Music activities develop the whole child. Personal growth happens through the development of language, listening, coordination, concentration, self-confidence, and memory. Learning with movement, pitch and rhythm can be used to reinforce learning in other areas of their education. Musicality improves through listening, moving, singing, and playing. Brain growth (the brain literally grows larger) occurs because multi-sensory stimulation develops multiplied connections across the sections of the brain. More connections means faster thinking. Interpersonal growth happens through music education as children learn about the social skills, respect for others, and sharing that occurs as a part of musical instruction class. Creativity is enhanced through opportunities to explore their ideas through music. Finally, music makes children happy, and if a child is happy, the brain is more open to learning!
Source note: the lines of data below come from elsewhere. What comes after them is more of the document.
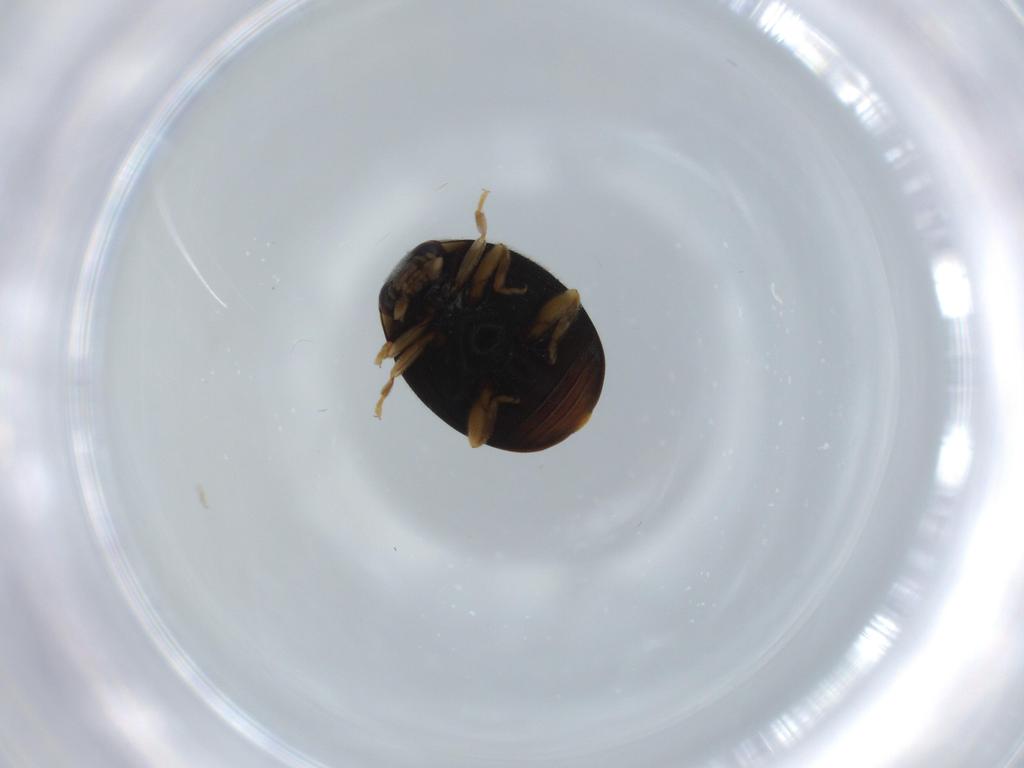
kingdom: Animalia
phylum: Arthropoda
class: Insecta
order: Coleoptera
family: Coccinellidae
IMG_3787One of the most effective ways to teach music, and the method we use at Mission Hills Christian School where I teach, is the Orff-Schulwerk method. As a certified Orff-Schulwerk music instructor, I enjoy watching children learn music by doing what they instinctively do naturally—play! I attend four workshops a year to learn new ways of teaching my students music using unpitched percussion instruments like drums and shakers as well as barred instruments such as glockenspiels, metallophones, and xylophones which are specially made in Germany. In an Orff-Schulwerk class session, we combine movement, drama, speech, and playing the recorder so that we can spark every student’s interest through active participation. If movement and dance are not their favorite activities, it’s OK because they will soon get to switch to the xylophone or recorder during the same learning experience. According to the AOSA (American Orff-Schulwerk Association), “Imitation, experimentation and personal expression occur naturally as the students become confident, life-long musicians and creative problem solvers. The Orff approach to teaching is a model for optimal learning in 21st Century classrooms.”
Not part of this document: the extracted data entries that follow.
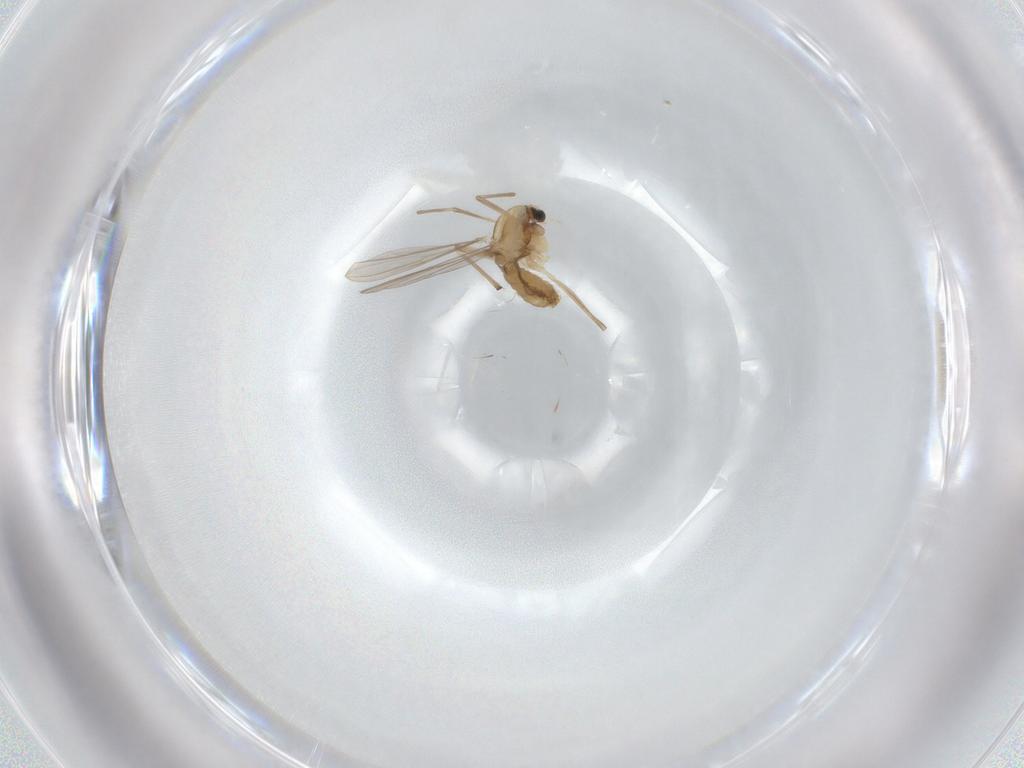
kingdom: Animalia
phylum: Arthropoda
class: Insecta
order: Diptera
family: Chironomidae
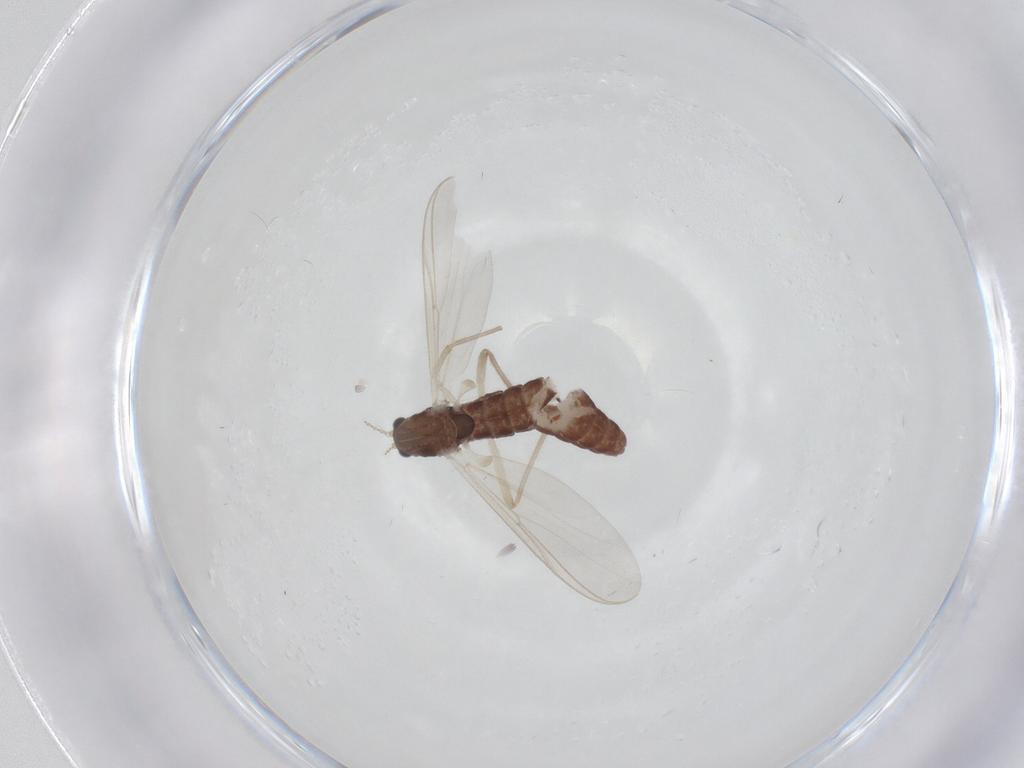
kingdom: Animalia
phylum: Arthropoda
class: Insecta
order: Diptera
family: Chironomidae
The Composer Countdown program is another wonderful way we are helping Mission Hills students develop their minds through music. Composer Countdown introduces classical composers and their works to elementary age children. By introducing the students to the personal lives of these great people, they will catch a glimpse of who wrote these famous works. Through listening, they will learn about style and form characteristic of Baroque, Classical, Romantic and Contemporary music. Ultimately, by having “hands on” experience with the making of their own music, they will become “composers/musicians” themselves!

Music education plays a vital role in the development of children. If your child’s school does not provide any type of musical instruction, consider enrolling them in an extra-curricular program such as guitar or piano lessons or a music and movement class. Besides discovering potential musical gifts, your child will learn an appreciation for music and his or her brain will develop important new neuronal pathways. It is worth the effort to make music instruction a part of your child’s life.